中国メーカーがEVのスマート化を競うなか、VWは苦況に立たされている。写真は中国の展示会に出展したソフトウェア開発子会社カリアドのブース(VWグループのウェブサイトより)

ドイツ自動車大手のフォルクスワーゲン(VW)グループが、中国市場向けEV(電気自動車)のスマート化を急いでいる。

VWグループのソフトウェア開発を一体的に手がける子会社のカリアド(CARIAD)は12月8日、中国のAI(人工知能)スタートアップ企業の地平線機器人技術研発(ホライゾン・ロボティクス)と共同で、両社の合弁会社「酷睿程(カリゾン)」を中国の北京に設立したと発表した。

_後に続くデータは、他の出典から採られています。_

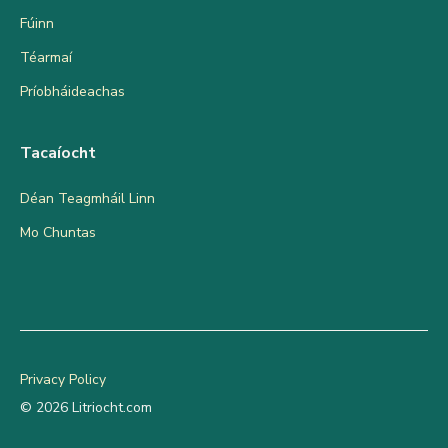
Fúinn
Téarmaí
Príobháideachas
Tacaíocht
Déan Teagmháil Linn
Mo Chuntas
Privacy Policy
© 2026 Litriocht.com
Cuir sa Chairt
€
4.50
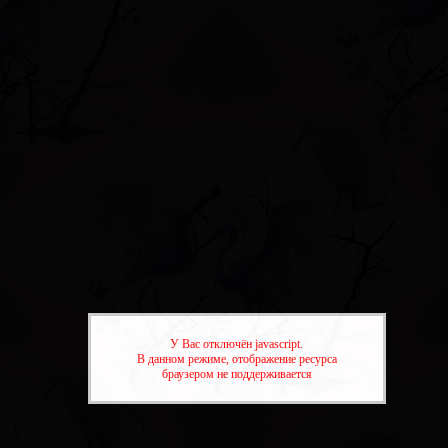
тники
Регистрация
Войти
Активные темы
У Вас отключён javascript.
В данном режиме, отображение ресурса
браузером не поддерживается
ПУШЕЧКИ.
»
Десерты--(торты,пирожные,рецепты и советы по украш
ПУШЕЧКИ.
»
Десерты--(торты,пирожные,рецепты и советы по украш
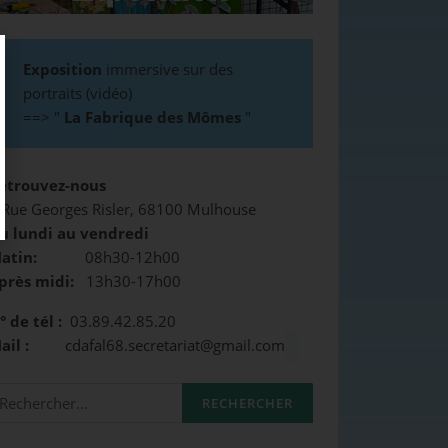
Exposition
immersive sur des
portraits (vidéo)
==>
"
La Fabrique des Mômes
"
etrouvez-nous
 Rue Georges Risler, 68100 Mulhouse
u lundi au vendredi
atin:
08h30-12h00
près midi:
13h30-17h00
° de tél :
03.89.42.85.20
Mail :
cdafal68.secretariat@gmail.com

2015年に創業した地平線機器人は、自社設計のAI半導体や自動運転アルゴリズムなどの開発企業だ。合弁会社ではVWが中国市場で販売するEV向けに、地平線機器人のAI半導体を採用した自動運転システムを開発する。

中国でのEV販売低迷に危機感

実は、VWと地平線機器人は合弁会社の設立計画を2022年10月に発表済みだった。それから1年余りを経て、ようやく実現にこぎ着けた格好だ。中国の企業登記情報によれば、カリゾンの登録資本金は67億5700万元(約1364億6640万円)、出資比率はカリアドが60%、地平線機器人が40%となっている。

中国の自動車市場で急速なEVシフトが進むなか、(エンジン車で市場シェア首位だった)VWは苦況に立たされている。VWグループが2023年1月から9月までの間に中国市場で販売したEVは11万7000台にとどまり、前年同期比の増加率は3.9%と業界平均(24.9%)を大幅に下回った。

エンジン車の販売減少にEVの低迷が重なり、VWグループの中国市場での総販売台数は減少し続けている。ピークの2019年には423万台を販売したが、2022年は318万台と3年で100万台以上も落ち込んでしまった。

世界の自動車大手のなかで、VWはEVシフトに最も積極的なメーカーの1つだ。同社は本拠地のヨーロッパ市場で、2023年1〜9月に34万1000台のEVを販売した。

にもかかわらず中国での販売が振るわないのは、(EVとしての基本性能の問題ではなく)クルマのスマート化の面で中国メーカーに後れを取り、消費者に目新しさを訴求できなかったためとみられている。

複数のアプローチを同時進行

危機感を強めたVWは、中国市場向けEVのスマート化を一気に加速するため、複数のアプローチを同時に進めようとしている。カリゾンの設立を通じた地平線機器人との提携は、その1つにほかならない。


VWは中国企業の技術を取り込み、EVのスマート化を加速しようともくろむ。写真は2023年4月の上海モーターショーに出展した地平線機器人のブース(同社ウェブサイトより)

これに先立つ2023年7月、VWグループは中国の新興EVメーカーの小鵬汽車(シャオペン)への出資および両社の技術提携を発表。小鵬汽車の既存車種をベースにした2車種のEVを共同開発し、VWブランドで中国市場に投入する計画を明らかにした。これらのEVには、小鵬汽車が開発したAI自動運転システムが搭載される。


本記事は「財新」の提供記事です

財新記者の取材によれば、VWグループの上級ブランドのアウディは、中国の通信機器大手の華為技術(ファーウェイ)と共同でスマート自動運転システムの開発を進めている。その最初の成果となる新型車は、2025年に中国市場で発売される見込みだ。